Austrians and Germans already recycle more than 60 percent of their garbage, while other Western European countries are not far behind. Meanwhile, the EU has commanded every member state to reach 50 percent by 2020. In the United States, 34 percent of trash is now recycled, up from 10 percent in 2000, according to the Environmental Protection Agency. “From a climate perspective, it’s better to burn garbage for heat and energy than putting it in landfill,” notes Dzebo. “But if everyone begins to use garbage for energy, there won’t be enough of it.”
A most unusual dilemma, then, compounded by the fact that garbage is so voluminous and prone to smelliness that transporting it from the other side of the globe would be expensive and impractical. “The Netherlands imports some from Italy, but in contrast to oil and gas, it’s not a good you can ship around the globe,” says Wiqvist. Still, Löwhagen and his colleagues hope that Sweden’s pioneer status will help it keep ahead of the pack.
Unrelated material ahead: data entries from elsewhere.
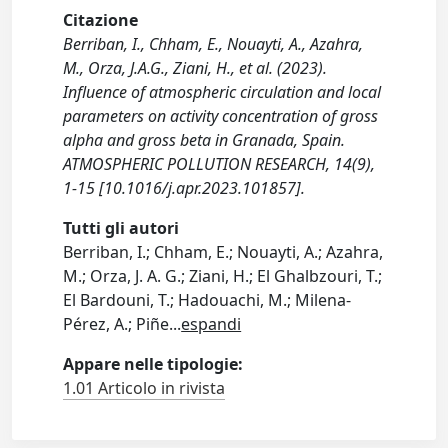
Citazione
Berriban, I., Chham, E., Nouayti, A., Azahra,
M., Orza, J.A.G., Ziani, H., et al. (2023).
Influence of atmospheric circulation and local
parameters on activity concentration of gross
alpha and gross beta in Granada, Spain.
ATMOSPHERIC POLLUTION RESEARCH, 14(9),
1-15 [10.1016/j.apr.2023.101857].
Tutti gli autori
Berriban, I.; Chham, E.; Nouayti, A.; Azahra,
M.; Orza, J. A. G.; Ziani, H.; El Ghalbzouri, T.;
El Bardouni, T.; Hadouachi, M.; Milena-
Pérez, A.; Piñe
...
espandi
Appare nelle tipologie:
1.01 Articolo in rivista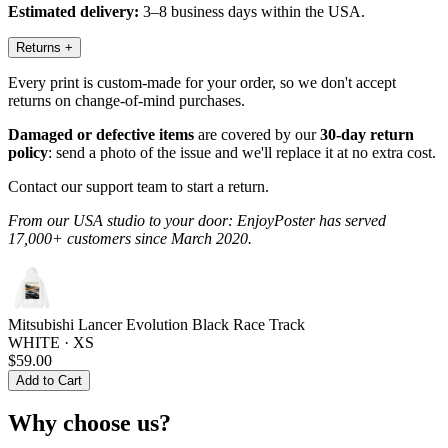
Estimated delivery:
3–8 business days within the USA.
Returns
+
Every print is custom-made for your order, so we don't accept
returns on change-of-mind purchases.
Damaged or defective items
are covered by our
30-day return
policy
: send a photo of the issue and we'll replace it at no extra cost.
Contact our support team to start a return.
From our USA studio to your door: EnjoyPoster has served
17,000+ customers since March 2020.
Mitsubishi Lancer Evolution Black Race Track
WHITE · XS
$59.00
Add to Cart
Why choose us?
Developing countries, for their part, may get access to funding from the United Nations-affiliated Green Climate Fund should they decide to invest in waste-to-energy plants. “The Green Climate Fund is currently developing its investment framework, and one of the issues the members are discussing is whether waste-to-energy should receive climate funding as a renewable energy source,” explains Dzebo. “But it’s important that this model goes hand in hand with efficient sorting of the garbage, including the removal of recyclable and toxic material.” Developing countries will, in other words, have to show the Green Climate Fund that they don’t just plan to burn their waste wholesale but are also making serious efforts to reduce it.
Winqvist says he is not concerned about consumers’ increasingly diligent recycling, even though it reduces the volume of waste available for energy production. “After a couple of recycling rounds, paper can’t be reused again, so you have to burn it,” he explains. “And putting garbage in landfill will always be cheaper than burning it. Even with people recycling more, there’s going to be plenty of waste for heating and energy plants.”